Dia 9 - REGRESSAR

Regressar: voltar, tornar ao ponto de partida.

Gosto de coisas quentes. Um leite com chocolate numa noite de estudo, uma tarde de praia, aquele casaco das manhãs geladas, as mãos que aquecem as minhas, o ar do secador de cabelo, um luar de verão, chá de maçã e canela, a sopa do jantar de domingo, o chouriço assado dos raides noturnos, o crepitar da fogueira nas noites de cantoria, o cachecol branco que a minha avó tricotou e a minha casa. A minha casa no sentido literal e figurado. Às vezes a minha casa é só um abraço, aquele abraço por que esperamos a semana toda, aquele abraço que quer o melhor para nós, aquele abraço confortante e quente, sempre tão quente. Outras vezes a minha casa é uma gargalhada, estridente e espontânea como eu gosto, daquelas gargalhadas contagiantes que fazem rir todos os que estão à volta, quando isso acontece é sempre missão cumprida. Não raras vezes, a minha casa não é mais que uma troca de olhares, daquelas em que se diz quase tudo, com aquelas pessoas que  nos percebem como ninguém, aqueles olhares que nos dizem “Eu estou sempre aqui”. Mas a minha casa, a minha casa mesmo, a física, essa aquece-me como nenhuma outra coisa, mesmo quando a salamandra está desligada e as mantas do sofá estão para lavar, mesmo quando o sol não raiou e as paredes estão geladas, mesmo quando está vazia de pessoas. Já falei de recordações , do quanto nos tranquilizam e revitalizam, elas também são casa.

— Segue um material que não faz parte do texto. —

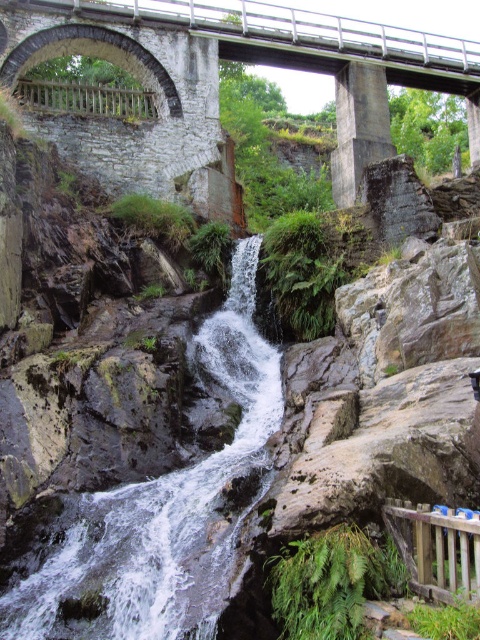
Question: Is white frothy water at center bigger than stone bridge at upper center?

Choices:
 (A) no
 (B) yes

Answer: (A)

Question: Among these points, which one is farthest from the camera?

Choices:
 (A) (194, 353)
 (B) (336, 61)

Answer: (B)

Question: Can you confirm if white frothy water at center is thinner than stone bridge at upper center?

Choices:
 (A) yes
 (B) no

Answer: (A)

Question: Does white frothy water at center have a greater width compared to stone bridge at upper center?

Choices:
 (A) yes
 (B) no

Answer: (B)

Question: Which object appears closest to the camera in this image?

Choices:
 (A) white frothy water at center
 (B) stone bridge at upper center

Answer: (A)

Estar em casa é poder levantar-me a meio da noite e ir onde quiser de luzes apagadas e pés descalços, sem fazer barulho pois sei exatamente onde estão as coisas, onde devo apoiar as mãos, a largura de cada degrau, a distância a que estão os móveis. Estar em casa é, quando procuramos alguma coisa, abrir mil gavetas por distração e quando encontramos o que procurávamos, ter a certeza que sempre soubemos que estava ali. Estar em casa é ter uma mãe sempre a reclamar por não limparmos o quarto e a prometer que nunca mais arruma a nossa roupa e no final tratar sempre de tudo. Estar em casa é saber que mesmo  que haja pouco tempo, o almoço vai estar feito, a mesa posta e vamos comer todos juntos.

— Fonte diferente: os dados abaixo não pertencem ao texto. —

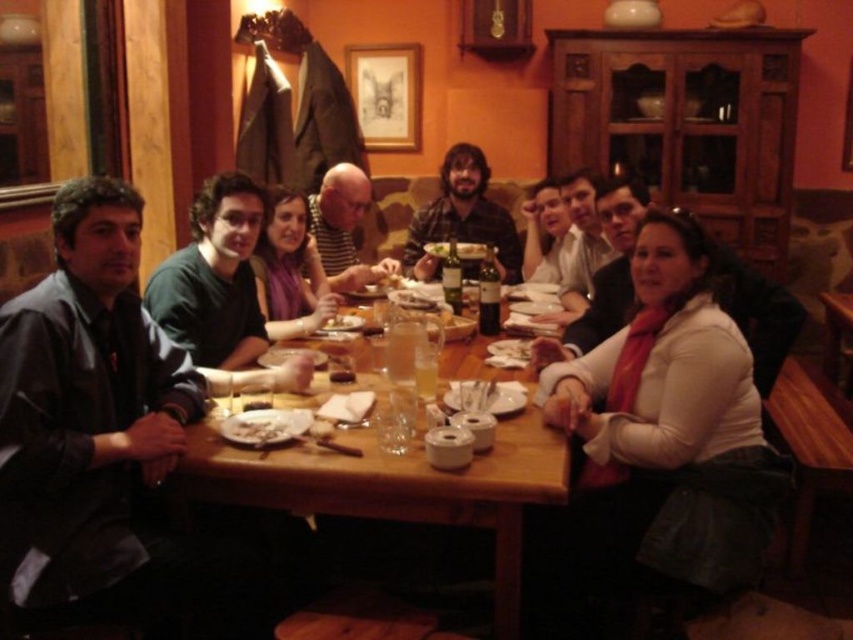
You are standing in the middle of the room and want to reach the wooden table at center. Which direction should you move in to get there?

Since the wooden table at center is located at point 0.766 on the x and 0.474 on the y axis, you should move towards the center of the room to reach it.

From the picture: You are a server at the restaurant and need to place a new dish on the table. The dish requires a space wider than the smooth wooden plate at center. Can the white matte scarf at right provide enough space for this dish?

The white matte scarf at right is wider than the smooth wooden plate at center, so it can provide enough space for the dish that requires a width greater than the smooth wooden plate at center.

You are a photographer trying to capture a group photo of the flannel shirt at center and the matte black shirt at center. If you want to ensure both shirts are fully visible in the frame, which shirt requires more space horizontally?

The flannel shirt at center requires more horizontal space because its width surpasses that of the matte black shirt at center.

Dizem que a nossa casa é onde está o nosso coração. O meu é grande e divide-se facilmente, entre pessoas e locais. Mas há um pedaço maior que todos, aquele que fica em Coimbra, que vagueia pela cidade, que visita os meus sítios por mim e que vai ocupando o meu lugar quando eu não estou. Eu e o meu coração temos várias casas, mas só aquela tem lugar de destaque. Hoje é dia de partir corações.